** Opening DATA SECTION block **
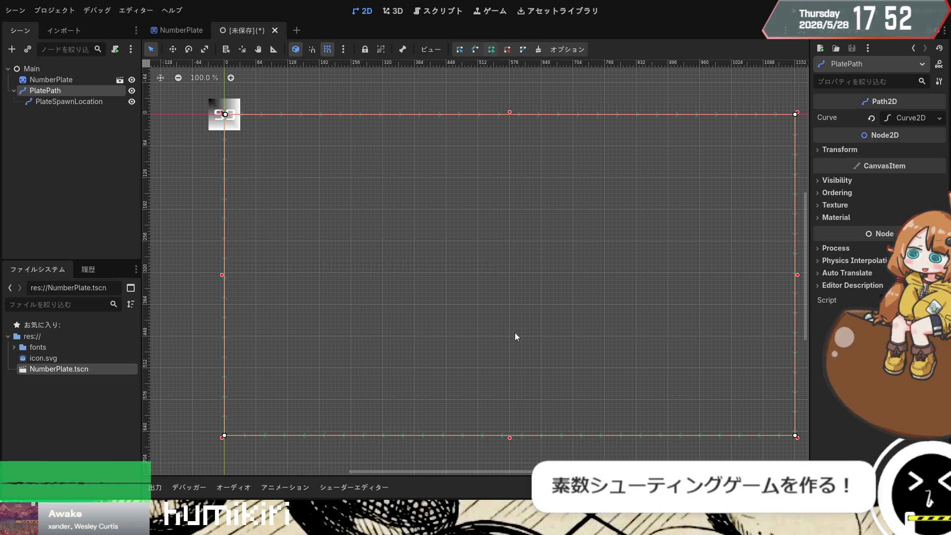
left_click(50, 162)
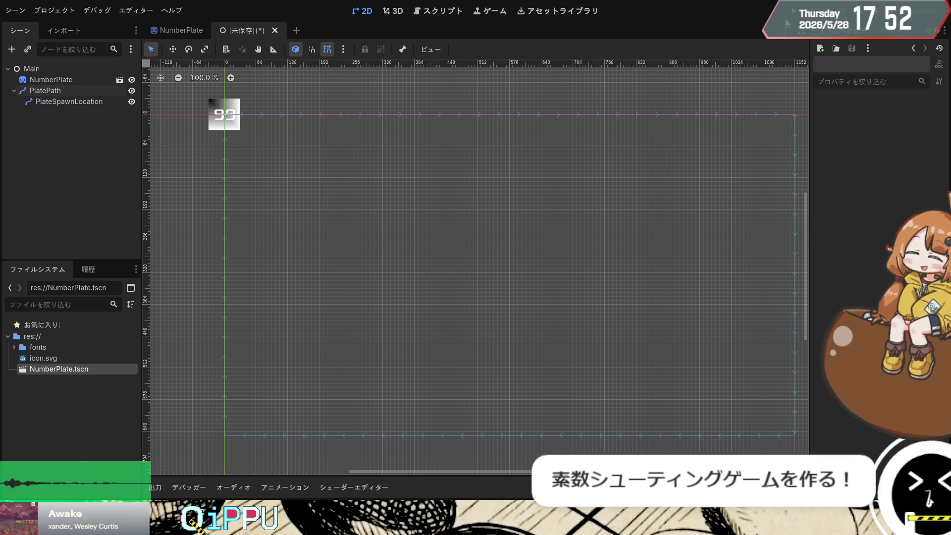
key("ctrl+s")
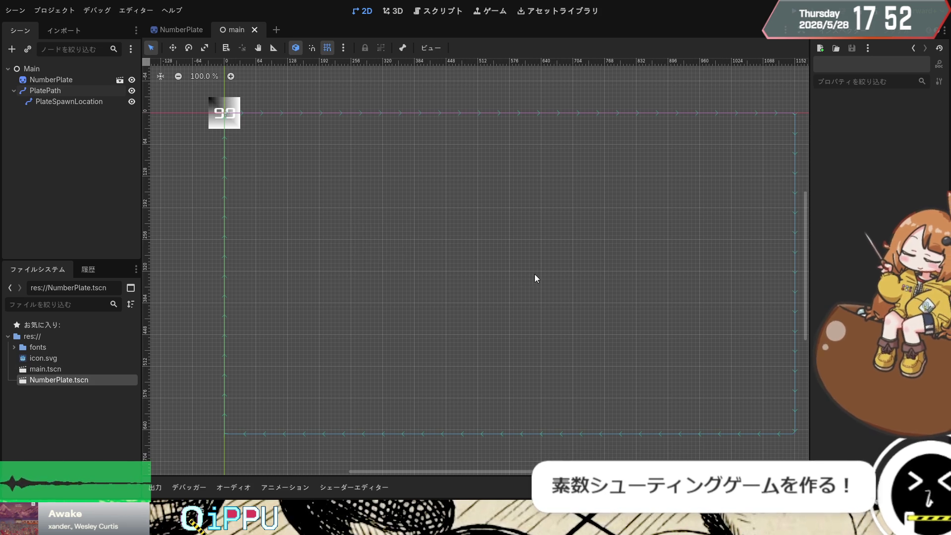
Step: Test-run the game, stop it, and switch to the NumberPlate scene with its root selected
key("F5")
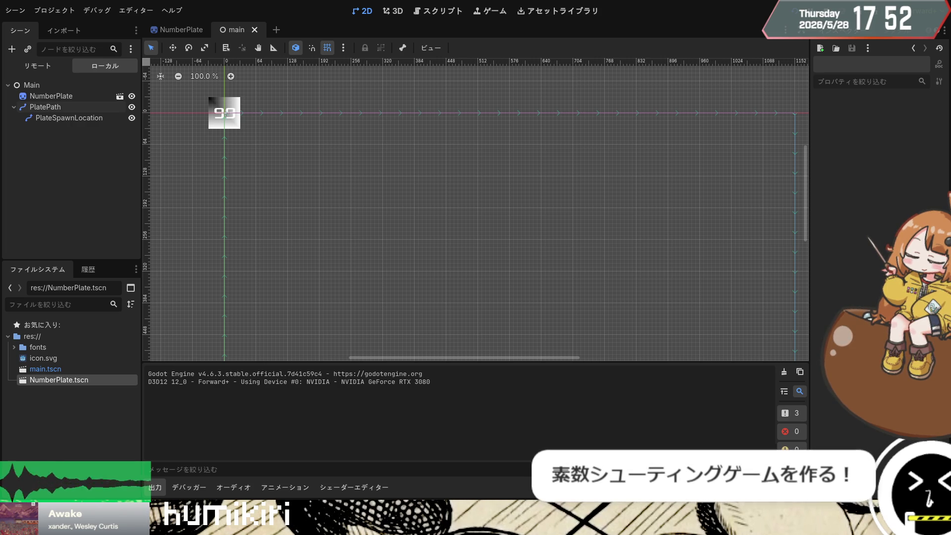
key("F8")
** Closing DATA SECTION block **
Starting at the line with "Step: Test-run the", output each line through the final one of the listing above, and nothing else. Pictures are to be left out.

Step: Test-run the game, stop it, and switch to the NumberPlate scene with its root selected
key("F5")
key("F8")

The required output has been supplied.